The article goes on to recommend that the U.S. and NATO build compounds throughout the problematic districts of the country and emplace small numbers of troops there. The tactic of dispersing forces through out the host country allows Soldiers to get to know the culture better so that they can work within - not against - it, gain better intel from interactions with the people, and most importantly, provide security for the people. As the article points out, the people are not predisposed towards the Taliban, but they will not assist America at the risk of having a family member killed or losing their livelihood. This is 101 level COIN tactics and it begs the question, when any historical or theoretical work on COIN would list dispersing the troops to live among the population as a key part to fighting an insurgency, why has the U.S. not adopted this approach?

There are probably many reasonable answers to this question. Dispersion would be logistically difficult, there are a troops from a variety of different countries and they all do not agree on the appropriate steps to take in this situation, the list goes on. But I would argue that the most important contributing factor to the reticence for a widespread dispersion of troops is that the Army has become too risk adverse and is unwilling to take the risks that may be necessary for success in an insurgency.

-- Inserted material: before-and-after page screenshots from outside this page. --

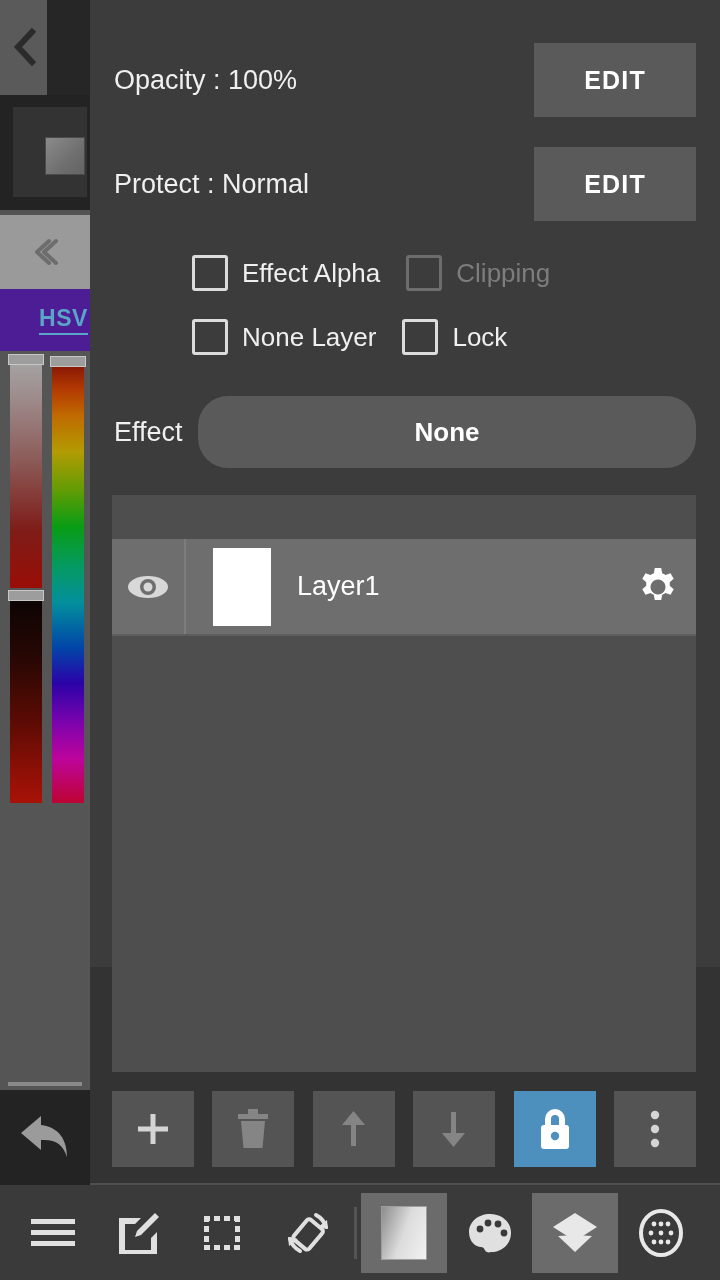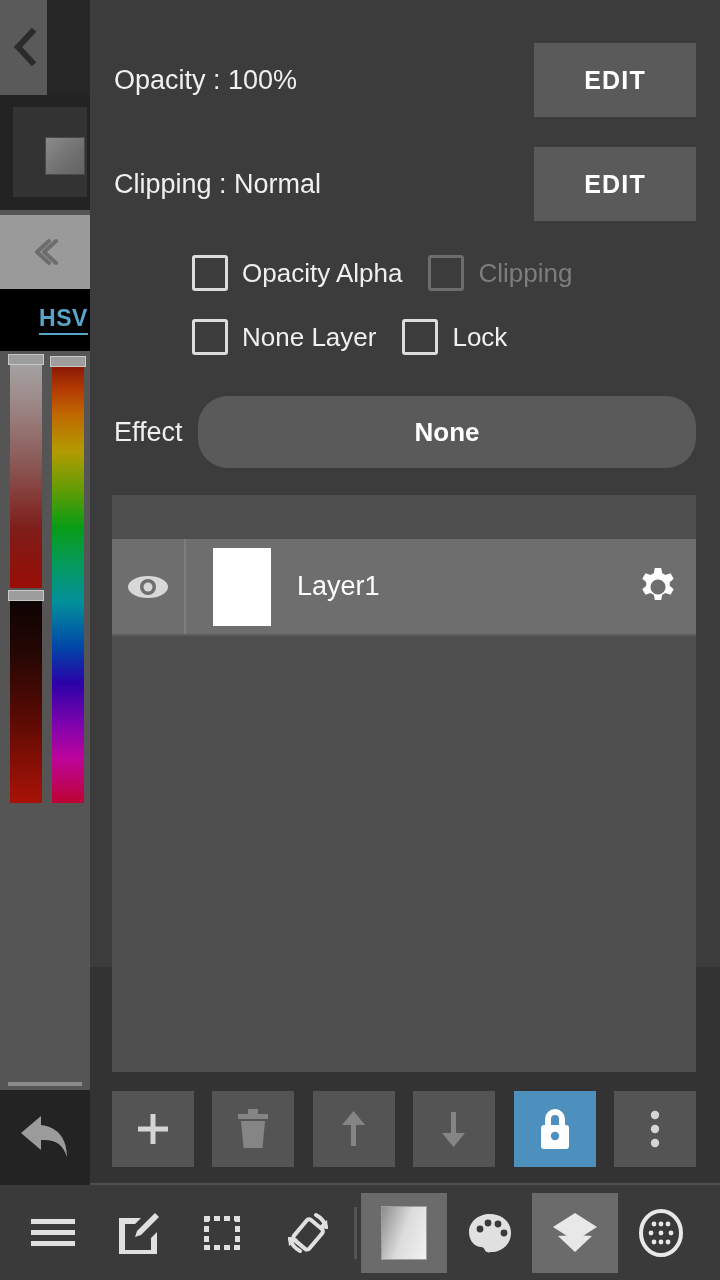--- a/index.html
+++ b/index.html
@@ -357,7 +357,7 @@
     </div>
 
     <div id="row-blending" class="prop-row">
-      <div class="prop-label">Clipping : Normal</div>
+      <div class="prop-label">Protect : Normal</div>
       <div class="edit-btn">EDIT</div>
     </div>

I was not in the Army in the 1990's so I have little experience with the pre-9/11 Army (for that matter, I have little experience with the post-9/11 Army) but from what I have read and been told, the Army became highly risk adverse in the 1990's, especially after the Somalia debacle. Combined with the success of the first Gulf War, in which few lives were lost, and the Powell Doctrine which sought to continue in that mold, the Army began to increasingly deny it's ability to face risky situations.

For example, look at the historical measures of success in combat: During World Wars I and II, one of the most important measures of success was defined in land gained. With this goal as the backdrop, Soldiers and their leaders went into combat with the knowledge that some, even many of them, depending on the campaign, would not return. There were a variety of measures of success in Vietnam, and the criticism thereof could be another post, but one thing remains the same, there existed the knowledge that Soldiers would be killed. But how do many of today's leaders, especially at the company level and below define mission success? For many, it is returning from deployment without any WIA or KIA. A valid goal, no doubt, but will that goal produce success in an insurgency?

Upon this (oversimplified) background, the Army finds itself facing an insurgency. There are many paradoxes in fighting an insurgency, one of them being that you must face great short term risks in order to pursue long terms gains. Living in a super-FOB with an McDonald's within walking distance will prevent American Soldiers from getting killed. But at what cost? In the long term, will the risk adverse mindset result in a net loss if the situation in Afghanistan steadily grows worse, if combat operations are required for years? Ultimately, it may be better to accept the short terms risks, and better disperse troops throughout Afghanistan, than to continue in a half-hearted - but safer - solution that will only leave the Army facing the same problems for the foreseeable future.